The Src-regulated Rac-GEF Tiam 1 is not involved in HT29 cell Src-induced ROS generation. HT29 cells were treated with 100 μM NSC23766, an inhibitor of the Rac-Tiam1 interaction, or with vehicle and ROS generation was measured by CL-assay (top). One representative experiment from three separate experiments is shown, and results are given as mean of triplicates ± SD. Bottom, under these conditions the treatment with NSC23766 did not change Tiam1 expression levels in HT29 cells.

Figure 6.

c-Src activates Vav2 to regulate Nox1-dependent ROS formation. (A) Inhibition of Src activity in HT29 cells by PP2 treatment reduces ROS generation and blocks endogenous Vav2 tyrosine-phosphorylation. HT29 cells were treated with 10 μM Src inhibitor PP2 or with its nonfunctional analogue PP3, and ROS production was monitored (left). One representative experiment from three separate experiments is shown, and results are given as mean of triplicates ± SD. The inhibition of Src activity by PP2 blocks tyrosine-phosphorylation of endogenous Vav2 without affecting the expression level of endogenous c-Src and Vav2 (right). The results shown are typical of at least three separate experiments. (B) Vav2-specific siRNAs that strongly decrease endogenous Vav2 protein levels also potently decrease ROS generation in HT29 cells.

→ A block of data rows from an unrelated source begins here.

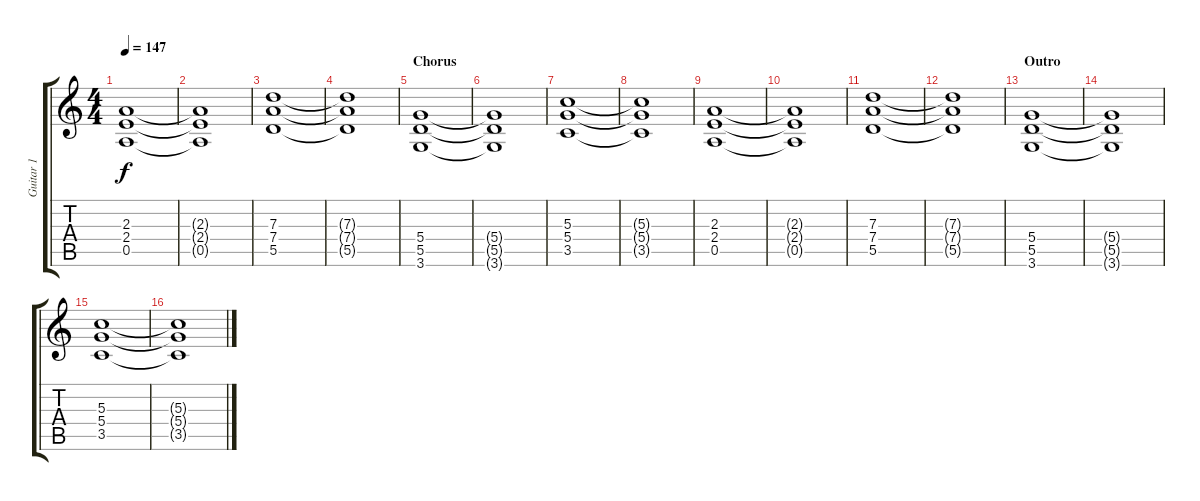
\track ("Guitar 1" "Guitar 1") {instrument distortionguitar}
\staff {score tabs}
\tuning (E4 B3 G3 D3 A2 E2) {hide}
\ts (4 4)
\tempo 147
\clef g2
\ks c
(2.3 2.4 0.5).1{dy f} |
(2.3{t} 2.4{t} 0.5{t}).1 |
(7.3 7.4 5.5).1 |
(7.3{t} 7.4{t} 5.5{t}).1 |
\section ("" "Chorus")
(5.4 5.5 3.6).1 |
(5.4{t} 5.5{t} 3.6{t}).1 |
(5.3 5.4 3.5).1 |
(5.3{t} 5.4{t} 3.5{t}).1 |
(2.3 2.4 0.5).1 |
(2.3{t} 2.4{t} 0.5{t}).1 |
(7.3 7.4 5.5).1 |
(7.3{t} 7.4{t} 5.5{t}).1 |
\section ("" "Outro")
(5.4 5.5 3.6).1 |
(5.4{t} 5.5{t} 3.6{t}).1 |
(5.3 5.4 3.5).1 |
(5.3{t} 5.4{t} 3.5{t}).1
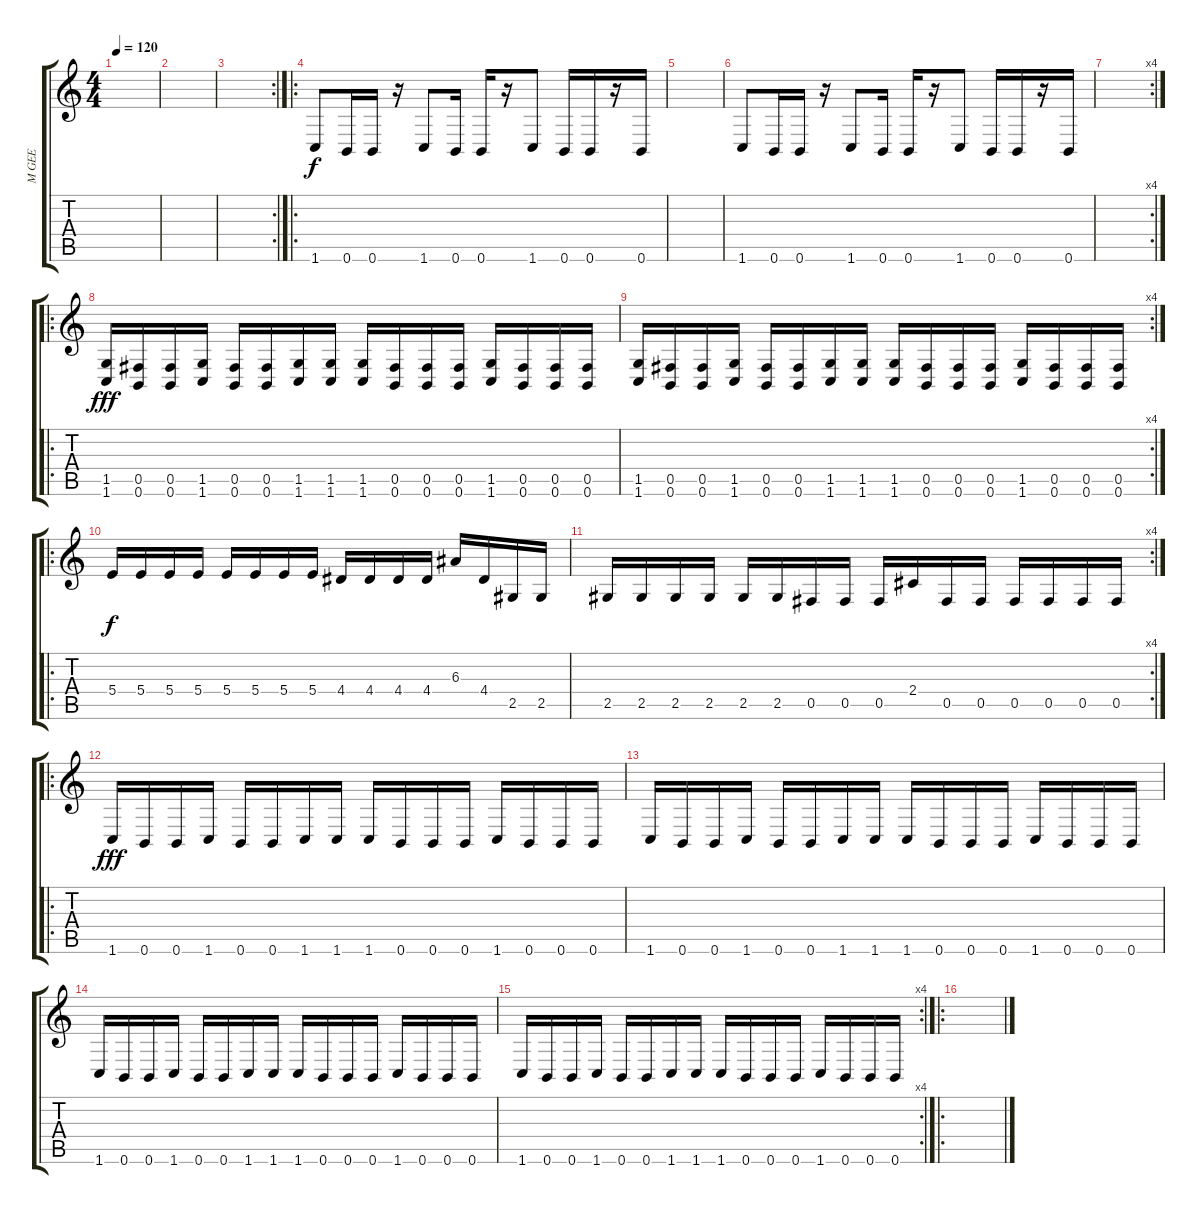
\track ("M GEE" "M GEE") {instrument distortionguitar}
\staff {score tabs}
\tuning (Db4 Ab3 E3 B2 Gb2 B1) {hide}
\ts (4 4)
\tempo 120
\clef g2
\ks c
|
|
\rc 2
|
\ro
1.6.8{dy f} 0.6.16 0.6.16 r.16 1.6.8 0.6.16 0.6.16 r.16 1.6.8 0.6.16 0.6.16 r.16 0.6.16 |
|
1.6.8 0.6.16 0.6.16 r.16 1.6.8 0.6.16 0.6.16 r.16 1.6.8 0.6.16 0.6.16 r.16 0.6.16 |
\rc 4
|
\ro
(1.5 1.6).16{dy fff} (0.5 0.6).16 (0.5 0.6).16 (1.5 1.6).16 (0.5 0.6).16 (0.5 0.6).16 (1.5 1.6).16 (1.5 1.6).16 (1.5 1.6).16 (0.5 0.6).16 (0.5 0.6).16 (0.5 0.6).16 (1.5 1.6).16 (0.5 0.6).16 (0.5 0.6).16 (0.5 0.6).16 |
\rc 4
(1.5 1.6).16 (0.5 0.6).16 (0.5 0.6).16 (1.5 1.6).16 (0.5 0.6).16 (0.5 0.6).16 (1.5 1.6).16 (1.5 1.6).16 (1.5 1.6).16 (0.5 0.6).16 (0.5 0.6).16 (0.5 0.6).16 (1.5 1.6).16 (0.5 0.6).16 (0.5 0.6).16 (0.5 0.6).16 |
\ro
5.4.16{dy f} 5.4.16 5.4.16 5.4.16 5.4.16 5.4.16 5.4.16 5.4.16 4.4.16 4.4.16 4.4.16 4.4.16 6.3.16 4.4.16 2.5.16 2.5.16 |
\rc 4
2.5.16 2.5.16 2.5.16 2.5.16 2.5.16 2.5.16 0.5.16 0.5.16 0.5.16 2.4.16 0.5.16 0.5.16 0.5.16 0.5.16 0.5.16 0.5.16 |
\ro
1.6.16{dy fff} 0.6.16 0.6.16 1.6.16 0.6.16 0.6.16 1.6.16 1.6.16 1.6.16 0.6.16 0.6.16 0.6.16 1.6.16 0.6.16 0.6.16 0.6.16 |
1.6.16 0.6.16 0.6.16 1.6.16 0.6.16 0.6.16 1.6.16 1.6.16 1.6.16 0.6.16 0.6.16 0.6.16 1.6.16 0.6.16 0.6.16 0.6.16 |
1.6.16 0.6.16 0.6.16 1.6.16 0.6.16 0.6.16 1.6.16 1.6.16 1.6.16 0.6.16 0.6.16 0.6.16 1.6.16 0.6.16 0.6.16 0.6.16 |
\rc 4
1.6.16 0.6.16 0.6.16 1.6.16 0.6.16 0.6.16 1.6.16 1.6.16 1.6.16 0.6.16 0.6.16 0.6.16 1.6.16 0.6.16 0.6.16 0.6.16 |
\ro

HT29 cells were transfected as described in Materials and Methods with three different Vav2-specific siRNAs (20 nM), and after 72 h the ROS formation was quantified by CL-assay (left). The right panel shows that all three Vav2-specific siRNAs significantly decrease endogenous Vav2 protein levels, with oligo#2 being the most effective. One representative experiment from three separate experiments is shown, and results are given as mean of triplicates ± SD. (C) SrcYF-induced ROS generation in HT29 cells is blocked by the transfection of Vav2-specific siRNA#2, which strongly decreases the level of endogenous Vav2 protein. HT29 cells were transfected by RNAiMax with empty vector or SrcYF (as indicated), and with control siRNA or with Vav2 siRNA#2. After 48 h, ROS generation was measured by CL-assay. One representative experiment from three separate experiments is shown, and results are given as mean of triplicates ± SD.

Figure 7.

Vav2 induces Nox1-dependent ROS generation through a Rac-dependent mechanism. (A) The increase in ROS formation caused by the presence of constitutively active Vav2 (Vav2-CA) is blocked in HEK293 cells by the cotransfection of dominant-negative Rac1 (RacN17) and/or is prevented by Nox1 TM unable to bind Rac. HEK293 cells were transfected with empty vector or with NoxO1 and NoxA1, and, where indicated, with SrcYF, Vav2-CA, RacN17, and Nox1 wt or Nox1 TM. The ROS production was checked after 24 h (top). All transfected proteins were expressed at similar levels (bottom). One representative experiment from three separate experiments is shown and results are given as mean of triplicates ± SD. (B) A schematic representation of the mechanism described in this paper through which c-Src induces the Nox1-dependent ROS generation in HT29 cells. c-Src activates the member of the Rac-GEF superfamily Vav2 by tyrosine-phosphorylation, thereby increasing the cellular levels of Rac1-GTP and leading to the generation of superoxide anion by Nox1.